“What joy among these dispensing officers of the body when, after their complex work and hard labor, they see this stream of red gold. Each limb separates and opens to assimilate or purify anew this treasure, the blood. The heart, with its musical diastole and systole, subtilizes it so that, met at the ventricle, it is perfection; then, by the veins, it returns from all the limbs. The harmony of Heaven is no greater than that of the body of man. One is overwhelmed and lost when endeavoring to penetrate the depths of this wonderful microcosm. Believe me, there is therein something divine; ah! this little world is so good that, this alimentation achieved, it thinks already for those who are not yet born.”

This extract from Rabelais serves to repel the accusation of scepticism so often made against him, and we see two men in the personality of the celebrated writer of the sixteenth century: the savant who enriched belle lettres, and the popular philosopher who addressed himself to the disinherited of fortune and science. It was for the latter that he claimed from secular power the right to the material satisfactions of life, aside from the opinion of Pope and Church. Rabelais was the very incarnation of philanthrophy and in this above all other things he has honored the medical profession, of which he is an immortal member.

Rabelais it was who wished to be Architriclinus for the poor, for the indigent, the joyous heart of the Pantagruelist. It was to the latter that he remarked: “Drink merry friends, eternally, drink like hungry fishes. I shall, be your cup-bearer and host; I shall attend to your thirst, and never fear that the wine will fall short as at the wedding in Cana. As much as you draw from the tap, as much more will I astonish you at the bung; so that the wine cask shall never be empty; source of all life’s enjoyment, perpetual spring of happiness.”

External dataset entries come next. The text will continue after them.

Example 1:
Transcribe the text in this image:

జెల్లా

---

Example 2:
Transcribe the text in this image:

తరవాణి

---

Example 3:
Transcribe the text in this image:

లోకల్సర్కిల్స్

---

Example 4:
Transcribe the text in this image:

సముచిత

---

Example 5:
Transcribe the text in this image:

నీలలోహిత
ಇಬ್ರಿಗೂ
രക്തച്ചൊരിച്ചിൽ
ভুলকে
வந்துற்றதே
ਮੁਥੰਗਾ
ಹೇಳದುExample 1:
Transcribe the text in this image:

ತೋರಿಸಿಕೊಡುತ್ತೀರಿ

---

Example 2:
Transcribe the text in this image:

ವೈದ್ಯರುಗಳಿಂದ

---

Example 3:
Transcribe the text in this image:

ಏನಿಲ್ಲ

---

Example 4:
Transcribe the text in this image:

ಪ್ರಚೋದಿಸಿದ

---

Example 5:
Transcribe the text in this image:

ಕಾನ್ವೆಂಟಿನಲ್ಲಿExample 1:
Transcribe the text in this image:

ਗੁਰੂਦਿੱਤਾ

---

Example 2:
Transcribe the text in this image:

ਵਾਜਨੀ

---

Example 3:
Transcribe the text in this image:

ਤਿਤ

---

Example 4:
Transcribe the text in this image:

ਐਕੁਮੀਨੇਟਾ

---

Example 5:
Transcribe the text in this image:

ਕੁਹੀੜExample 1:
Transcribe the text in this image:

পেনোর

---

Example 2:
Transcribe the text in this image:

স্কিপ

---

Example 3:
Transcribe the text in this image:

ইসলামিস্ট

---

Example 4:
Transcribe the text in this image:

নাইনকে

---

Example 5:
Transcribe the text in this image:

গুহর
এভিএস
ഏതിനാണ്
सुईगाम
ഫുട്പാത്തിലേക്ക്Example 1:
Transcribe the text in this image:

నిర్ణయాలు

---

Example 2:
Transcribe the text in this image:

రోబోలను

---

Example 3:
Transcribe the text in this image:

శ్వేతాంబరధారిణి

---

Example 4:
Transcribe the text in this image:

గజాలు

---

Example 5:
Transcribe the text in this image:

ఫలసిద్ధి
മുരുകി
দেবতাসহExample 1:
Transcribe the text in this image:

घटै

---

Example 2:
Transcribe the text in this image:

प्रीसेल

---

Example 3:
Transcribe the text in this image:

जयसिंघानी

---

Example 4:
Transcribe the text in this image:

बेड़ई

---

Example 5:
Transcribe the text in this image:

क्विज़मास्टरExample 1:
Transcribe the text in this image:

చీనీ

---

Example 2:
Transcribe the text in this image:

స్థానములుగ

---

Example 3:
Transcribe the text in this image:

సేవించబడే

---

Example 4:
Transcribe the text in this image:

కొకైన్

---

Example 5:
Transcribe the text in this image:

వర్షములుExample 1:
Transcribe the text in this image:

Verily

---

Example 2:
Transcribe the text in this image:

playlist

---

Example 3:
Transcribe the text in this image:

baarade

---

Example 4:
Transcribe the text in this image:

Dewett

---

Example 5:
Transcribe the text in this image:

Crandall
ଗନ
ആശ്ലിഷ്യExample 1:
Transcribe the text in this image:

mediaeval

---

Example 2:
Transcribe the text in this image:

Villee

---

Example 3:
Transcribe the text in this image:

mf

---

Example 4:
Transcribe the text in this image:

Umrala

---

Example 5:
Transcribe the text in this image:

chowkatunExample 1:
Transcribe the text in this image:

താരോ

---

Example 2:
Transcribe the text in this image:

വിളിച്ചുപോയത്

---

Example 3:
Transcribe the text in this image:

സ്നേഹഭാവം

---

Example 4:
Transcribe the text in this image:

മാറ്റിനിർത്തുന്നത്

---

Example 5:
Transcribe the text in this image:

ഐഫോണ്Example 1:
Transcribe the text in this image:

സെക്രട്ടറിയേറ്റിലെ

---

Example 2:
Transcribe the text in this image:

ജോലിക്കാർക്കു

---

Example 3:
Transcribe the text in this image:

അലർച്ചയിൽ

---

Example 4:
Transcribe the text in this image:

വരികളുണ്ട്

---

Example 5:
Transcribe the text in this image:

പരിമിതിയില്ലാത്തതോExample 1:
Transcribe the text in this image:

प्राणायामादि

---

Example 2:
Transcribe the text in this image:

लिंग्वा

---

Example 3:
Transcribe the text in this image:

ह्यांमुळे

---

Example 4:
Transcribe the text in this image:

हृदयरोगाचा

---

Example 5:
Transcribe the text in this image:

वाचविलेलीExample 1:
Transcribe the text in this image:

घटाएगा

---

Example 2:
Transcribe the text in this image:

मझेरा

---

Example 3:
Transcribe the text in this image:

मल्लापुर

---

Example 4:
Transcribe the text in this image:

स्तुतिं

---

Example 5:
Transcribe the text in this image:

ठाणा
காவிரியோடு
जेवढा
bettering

The recollection of his youth, so calm and joyous in his father’s saloon, “the Lamprey Tavern,” amid the brave drinkers and gay wits, with full goblets of the rich Septembral vintage, pure, sparkling, rosy, grape juice, the glorious wine of his native Province, had much influence on the ideas and opinions of the philosopher. He heard again, as in the echos of memory, the merry songs of the grape gatherers, and the Bacchic chants died away in musical notes adown the aisles of the Temple of Time. He was happy in knowing himself to be Francois Rabelais, doctor in medicine, but looking backwards, he felt the vague and indefinable sentiment of poetry, that is ever associated with great genius. It was then he cried:

“O bouteille!

Pleine tout

Des mysteres,

D’un oreille

Je t’ecoute.”

Yet his heart was never sad, nor even tinged with melancholy. He dreamed of the golden age of a universal fraternity among mankind and eternal joy, the duration of the soul’s exile on earth.